After a vote recount, Mike Jamieson is the new councillor for Calgary’s Ward 12.
Initial counting showed Jamieson ahead of closest competitor, Sarah Ferguson, by 29 votes. Ferguson asked for a recount, which showed Jamieson was actually ahead by 59 votes, with the final official counts at electionscalgary.ca of 6,865 votes for Jamieson and 6,806 for Ferguson.
The Calgary election was fraught with processes that raised the ire of voters, not the least of which was the return to paper ballots and the elimination of electronic tabulators, a mandate of the Alberta Government, which led to long lineups at many polling stations.
After the Jamieson/Ferguson recount, former Alberta Justice Minister Jonathan Denis, a member of Jamieson’s campaign team, questioned the recount process as well.

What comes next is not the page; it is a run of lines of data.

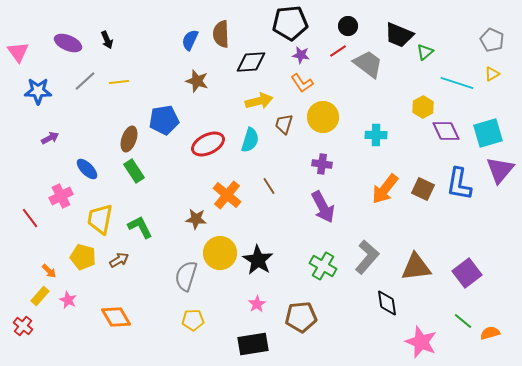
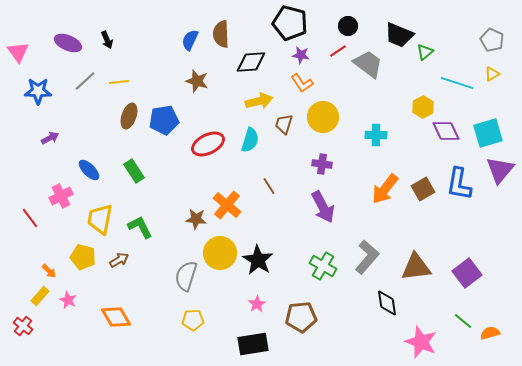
black pentagon at (290, 23): rotated 20 degrees clockwise
brown ellipse at (129, 139): moved 23 px up
blue ellipse at (87, 169): moved 2 px right, 1 px down
brown square at (423, 189): rotated 35 degrees clockwise
orange cross at (227, 195): moved 10 px down
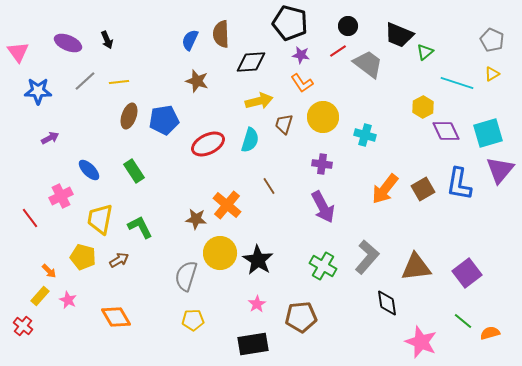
cyan cross at (376, 135): moved 11 px left; rotated 15 degrees clockwise
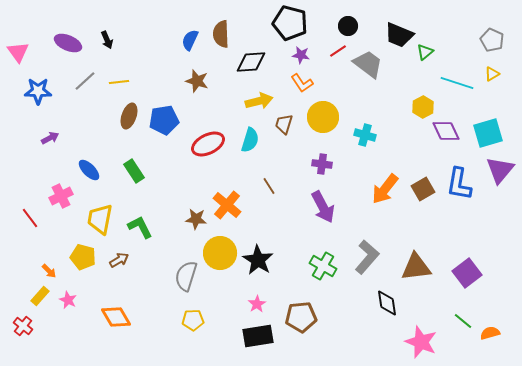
black rectangle at (253, 344): moved 5 px right, 8 px up
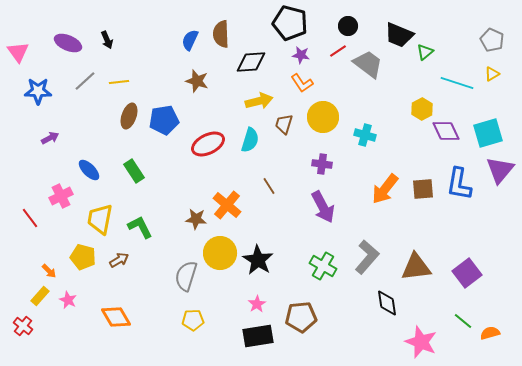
yellow hexagon at (423, 107): moved 1 px left, 2 px down
brown square at (423, 189): rotated 25 degrees clockwise
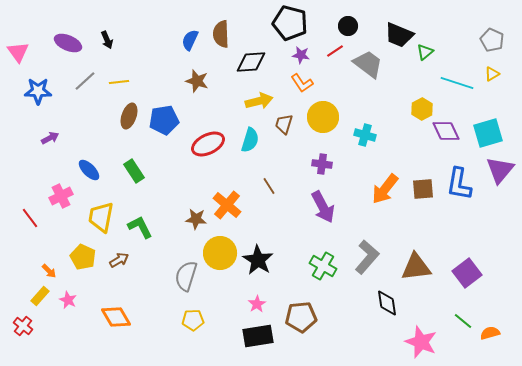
red line at (338, 51): moved 3 px left
yellow trapezoid at (100, 219): moved 1 px right, 2 px up
yellow pentagon at (83, 257): rotated 10 degrees clockwise
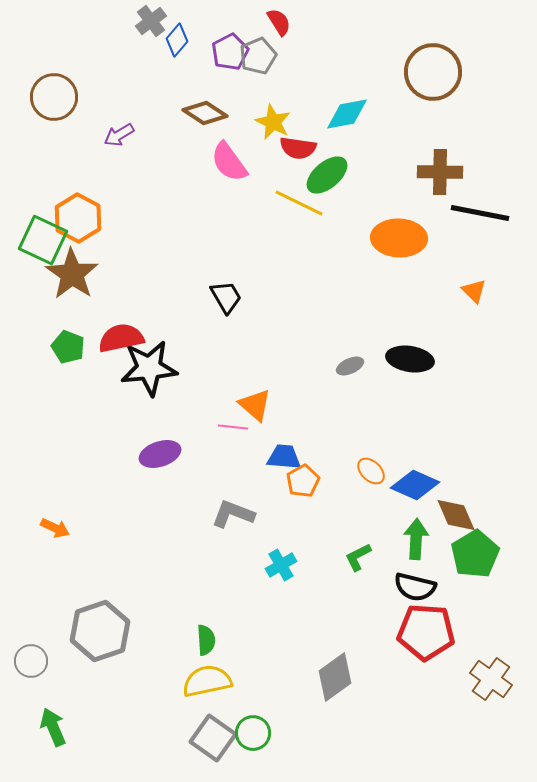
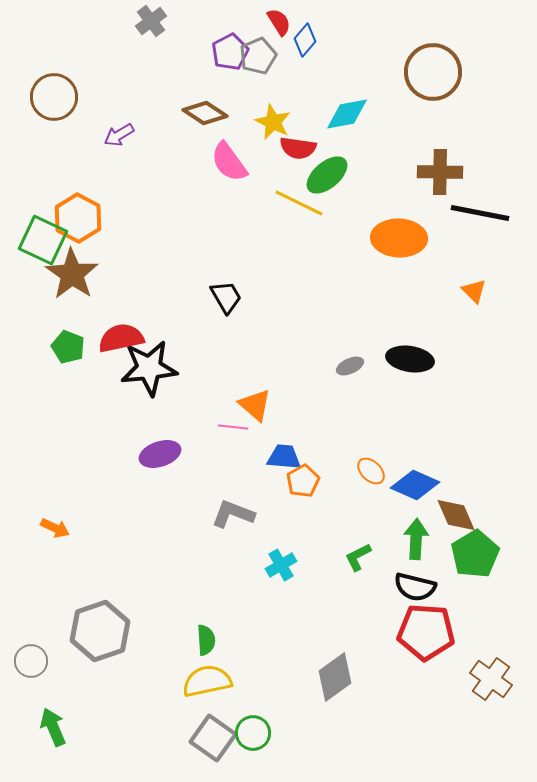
blue diamond at (177, 40): moved 128 px right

“First, we were told the recount could take place within five days after the preliminary results were released, which was Tuesday, so we could have had the recount up until Sunday (Oct. 26) to be completed,” Denis told Western Standard.
“But, we were advised, with no scheduling accommodations or anything, at 10:28 Wednesday night that the recount would take place at nine o'clock, Thursday morning, which gave us very little time to assemble Mike’s team to monitor the process.”
“What followed was a huge, last-minute overnight effort by our team to assemble scrutineers, volunteers, and a legal team to make sure the recount went fairly.”
Denis encourages the city to look into and review its election processes because not every candidate could have put a team together overnight with less than the required amount of notice.
He added the process meant Jamieson’s team wasn’t permitted to see all of the ballots, only the ones related to them.
“Again, in the interest of our democracy, I am just hoping that the city looks at some better election processes that are more accommodating to all candidates.”
“We're obviously happy with the results, but at the same time, Mike has a lot of support. Not everybody would be able to go and assemble a team like that with such short notice.”
Denis did not dislike the elimination of tabulators.
“I definitely think the process needs to be improved, but the one thing I'm happy about is paper ballots are still the best way for security to do a recount,” he said. “If they ever brought back the tabulators, they should never replace paper ballots. So perhaps you can look at bringing back the tabulators for paper ballots, but there's nothing that should ever replace paper ballots. It is still the most secure system where we can understand a voter's intention.”
The A Better Calgary Party , of which Jamieson is a member, said in a statement after the recount, “With Mike on council, there will be six solid conservatives and two others who lean conservative, providing the eight votes necessary to get important things done at city hall.”